Noticed how I used the term defensive instead of aggressive? There's no such thing as an aggressive snake only defensive,

However not every snake is alike some grow out of it and tame down nicely some will be defensive for the whole duration of there lives,

I have a friend who has a very defensive 7 year old royal that's been like that since it hatched you get what you get with snakes they each have there own character and behaviours.


----------



## Malc (Oct 27, 2009)

Reptile girl123 said:


> Hey u guys does anyone have any tips on getting a young ball python to quit striking he's only about a month old qnd we just got him from the pet store but he is very aggressive....I am constantly handling him and he seems to be doing better but am I doing the right thing thanks for ur help yaw


Firstly he's not being aggressive, he's being defensive. He's tiny and your hands are large and being where he is his fight or flight instinct means he had to stand his ground. Handling helps, and there are plenty of videos on how to pick the snake up from behind rather than approaching him head on. Normally once picked up they stop striking unless you wave your fingers around in front of him. If he does strike it's not going to hurt, he's tiny.

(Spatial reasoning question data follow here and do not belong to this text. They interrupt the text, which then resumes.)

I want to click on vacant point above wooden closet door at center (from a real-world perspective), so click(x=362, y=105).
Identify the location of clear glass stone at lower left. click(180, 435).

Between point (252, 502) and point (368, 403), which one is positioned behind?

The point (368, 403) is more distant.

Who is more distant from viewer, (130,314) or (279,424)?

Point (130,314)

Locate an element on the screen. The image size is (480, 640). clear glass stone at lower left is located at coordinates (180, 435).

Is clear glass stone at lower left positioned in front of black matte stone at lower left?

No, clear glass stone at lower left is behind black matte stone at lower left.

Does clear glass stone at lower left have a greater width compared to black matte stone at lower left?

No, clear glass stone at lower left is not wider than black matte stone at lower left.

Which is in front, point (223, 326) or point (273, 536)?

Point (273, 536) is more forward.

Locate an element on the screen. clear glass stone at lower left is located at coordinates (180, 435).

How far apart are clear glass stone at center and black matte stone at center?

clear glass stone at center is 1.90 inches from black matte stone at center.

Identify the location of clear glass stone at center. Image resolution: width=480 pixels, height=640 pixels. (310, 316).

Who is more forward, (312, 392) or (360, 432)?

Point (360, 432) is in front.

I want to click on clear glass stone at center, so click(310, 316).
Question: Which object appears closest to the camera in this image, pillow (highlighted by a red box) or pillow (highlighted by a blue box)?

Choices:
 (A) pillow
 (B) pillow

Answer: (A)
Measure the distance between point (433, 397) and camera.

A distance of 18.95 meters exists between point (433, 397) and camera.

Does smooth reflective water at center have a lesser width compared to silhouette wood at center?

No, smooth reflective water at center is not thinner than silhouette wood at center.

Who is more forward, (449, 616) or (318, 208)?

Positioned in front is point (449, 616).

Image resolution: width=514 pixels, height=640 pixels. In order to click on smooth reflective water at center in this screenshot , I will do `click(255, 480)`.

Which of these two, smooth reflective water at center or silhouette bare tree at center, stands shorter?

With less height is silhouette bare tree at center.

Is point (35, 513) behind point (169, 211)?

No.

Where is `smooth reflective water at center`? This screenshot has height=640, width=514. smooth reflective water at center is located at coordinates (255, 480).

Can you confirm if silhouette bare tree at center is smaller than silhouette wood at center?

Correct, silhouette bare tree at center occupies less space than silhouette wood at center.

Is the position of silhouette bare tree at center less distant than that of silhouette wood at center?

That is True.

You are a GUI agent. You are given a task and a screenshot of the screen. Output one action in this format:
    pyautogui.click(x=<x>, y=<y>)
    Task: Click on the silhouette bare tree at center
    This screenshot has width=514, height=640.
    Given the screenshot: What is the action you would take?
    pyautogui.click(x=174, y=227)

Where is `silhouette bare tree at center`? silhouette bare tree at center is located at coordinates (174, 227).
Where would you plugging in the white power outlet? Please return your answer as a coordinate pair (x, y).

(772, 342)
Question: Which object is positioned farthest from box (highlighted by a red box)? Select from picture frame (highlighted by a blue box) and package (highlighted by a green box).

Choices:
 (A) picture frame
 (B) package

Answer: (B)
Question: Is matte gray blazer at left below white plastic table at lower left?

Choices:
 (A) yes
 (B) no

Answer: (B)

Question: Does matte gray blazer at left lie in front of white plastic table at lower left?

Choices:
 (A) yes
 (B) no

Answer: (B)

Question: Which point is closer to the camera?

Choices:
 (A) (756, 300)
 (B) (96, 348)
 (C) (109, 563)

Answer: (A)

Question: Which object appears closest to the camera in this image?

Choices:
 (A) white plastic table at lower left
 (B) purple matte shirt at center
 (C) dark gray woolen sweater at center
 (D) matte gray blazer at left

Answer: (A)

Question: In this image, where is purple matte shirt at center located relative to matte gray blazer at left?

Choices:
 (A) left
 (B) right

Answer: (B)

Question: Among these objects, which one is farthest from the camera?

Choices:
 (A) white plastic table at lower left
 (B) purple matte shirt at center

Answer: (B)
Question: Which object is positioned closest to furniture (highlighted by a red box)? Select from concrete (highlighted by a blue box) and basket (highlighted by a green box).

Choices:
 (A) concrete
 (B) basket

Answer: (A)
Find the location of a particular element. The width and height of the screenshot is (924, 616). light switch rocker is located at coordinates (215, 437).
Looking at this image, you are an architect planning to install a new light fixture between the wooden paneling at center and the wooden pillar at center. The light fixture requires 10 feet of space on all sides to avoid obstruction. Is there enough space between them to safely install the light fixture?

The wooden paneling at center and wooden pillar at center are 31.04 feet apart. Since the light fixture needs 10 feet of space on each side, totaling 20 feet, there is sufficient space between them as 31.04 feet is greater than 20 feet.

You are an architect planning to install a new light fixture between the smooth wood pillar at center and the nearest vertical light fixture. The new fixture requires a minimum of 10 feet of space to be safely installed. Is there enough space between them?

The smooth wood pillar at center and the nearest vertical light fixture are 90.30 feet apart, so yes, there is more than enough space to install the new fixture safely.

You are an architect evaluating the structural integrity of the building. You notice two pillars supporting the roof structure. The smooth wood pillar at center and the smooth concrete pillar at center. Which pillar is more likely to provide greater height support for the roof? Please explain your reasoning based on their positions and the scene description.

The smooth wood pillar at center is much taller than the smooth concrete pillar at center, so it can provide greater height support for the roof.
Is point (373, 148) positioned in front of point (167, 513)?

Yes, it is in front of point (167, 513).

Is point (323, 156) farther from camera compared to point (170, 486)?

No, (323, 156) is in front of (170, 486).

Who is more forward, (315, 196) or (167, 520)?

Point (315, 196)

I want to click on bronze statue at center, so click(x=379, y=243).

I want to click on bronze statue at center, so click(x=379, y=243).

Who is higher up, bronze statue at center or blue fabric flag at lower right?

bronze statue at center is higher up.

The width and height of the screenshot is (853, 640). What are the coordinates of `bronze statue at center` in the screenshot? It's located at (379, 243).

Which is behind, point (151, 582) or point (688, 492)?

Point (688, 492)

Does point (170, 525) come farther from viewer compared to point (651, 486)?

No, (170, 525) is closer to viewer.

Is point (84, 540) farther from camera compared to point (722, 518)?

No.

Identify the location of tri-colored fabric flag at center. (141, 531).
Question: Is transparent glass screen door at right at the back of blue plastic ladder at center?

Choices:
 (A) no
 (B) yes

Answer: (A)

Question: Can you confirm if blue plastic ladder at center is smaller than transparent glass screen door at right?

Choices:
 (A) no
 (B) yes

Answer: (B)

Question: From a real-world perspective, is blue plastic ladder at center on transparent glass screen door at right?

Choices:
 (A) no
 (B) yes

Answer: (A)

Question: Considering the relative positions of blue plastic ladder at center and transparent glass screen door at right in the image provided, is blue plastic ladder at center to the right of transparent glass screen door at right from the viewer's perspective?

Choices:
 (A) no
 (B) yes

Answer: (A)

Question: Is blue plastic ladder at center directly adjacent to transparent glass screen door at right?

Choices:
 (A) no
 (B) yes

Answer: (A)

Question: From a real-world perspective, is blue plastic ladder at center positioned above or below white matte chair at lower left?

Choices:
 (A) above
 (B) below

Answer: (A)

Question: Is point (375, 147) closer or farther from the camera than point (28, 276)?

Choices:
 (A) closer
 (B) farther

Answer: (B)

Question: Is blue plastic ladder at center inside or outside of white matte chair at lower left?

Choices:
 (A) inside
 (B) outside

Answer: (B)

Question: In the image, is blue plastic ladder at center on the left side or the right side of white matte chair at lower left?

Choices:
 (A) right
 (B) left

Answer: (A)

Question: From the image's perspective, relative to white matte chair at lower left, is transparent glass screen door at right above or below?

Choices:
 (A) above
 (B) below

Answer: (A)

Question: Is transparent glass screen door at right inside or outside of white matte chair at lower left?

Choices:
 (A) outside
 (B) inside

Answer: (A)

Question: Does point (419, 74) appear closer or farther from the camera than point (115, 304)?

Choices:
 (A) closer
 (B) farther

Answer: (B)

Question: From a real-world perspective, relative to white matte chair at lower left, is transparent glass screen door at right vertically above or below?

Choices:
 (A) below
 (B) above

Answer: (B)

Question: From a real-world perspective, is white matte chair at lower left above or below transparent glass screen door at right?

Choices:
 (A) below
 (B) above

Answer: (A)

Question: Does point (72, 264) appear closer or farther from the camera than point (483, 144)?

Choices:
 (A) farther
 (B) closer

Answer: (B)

To be honest, having a hatchling that has this reaction is better than having a shy and retiring snakes as it normally means the snake will also have a good feeding response.


----------



## Malc (Oct 27, 2009)

TheHouseofReptilez said:


> I have a friend who has a very defensive 7 year old royal that's been like that since it hatched *you get what you get with snakes they each have there own character and behaviours*.


This too.


----------



## Reptile girl123 (5 mo ago)

I apologize....I work with animals and aggressive is a more common term used so forgive me when I say aggressive tho I do agree.....in my opinion there is no such thing as an aggressive animal they are just scared.....I appreciate the tips....and he seems to be calming down......I also have a question... what is the best substrate that holds humidity....I am currently using reptile bark and I live in a very humid state but I want to make him q humidity box qnd I'm not sure what to use if anyone has any tips it would be appreciated


----------



## Malc (Oct 27, 2009)

Royals don't need excessive humidity, and too damp a substrate can lead to issues such as an RI or scale rot. If you already live in a humid location then there should be no need to increase it. The only time people increase humidity is for the few days after a snake has gone through the blue stage of a shedding cycle. Then they either spray water from an atomiser bottle or place a tub filled with damp sphagnum moss in the enclosure until the snake sheds.


----------



## TheHouseofReptilez (Sep 26, 2021)

I tend to keep my humidity around the 60 to 75% mark for my royal sometimes it goes up to 80% - 85% depending on the weather in the UK at the time his substrate is fairly dry mix of bark chips and coir I do lightly mist his enclosure after he comes out of the blue stage of shedding,

And as Malc said they don't need excessive humidity but short periods of high humidity isn't going to harm them,


----------



## Reptile girl123 (5 mo ago)

Malc said:


> Royals don't need excessive humidity, and too damp a substrate can lead to issues such as an RI or scale rot. If you already live in a humid location then there should be no need to increase it. The only time people increase humidity is for the few days after a snake has gone through the blue stage of a shedding cycle. Then they either spray water from an atomiser bottle or place a tub filled with damp sphagnum moss in the enclosure until the snake sheds.


Thank u so much


TheHouseofReptilez said:


> I tend to keep my humidity around the 60 to 75% mark for my royal sometimes it goes up to 80% - 85% depending on the weather in the UK at the time his substrate is fairly dry mix of bark chips and coir I do lightly mist his enclosure after he comes out of the blue stage of shedding,
> 
> And as Malc said they don't need excessive humidity but short periods of high humidity isn't going to harm them,


I have no way to check his humidity as to the fact I just got him but I keep a water dish for him to soak In his aquarium.....should I still mist?


----------



## TheHouseofReptilez (Sep 26, 2021)

Reptile girl123 said:


> I have no way to check his humidity as to the fact I just got him but I keep a water dish for him to soak In his aquarium.....should I still mist?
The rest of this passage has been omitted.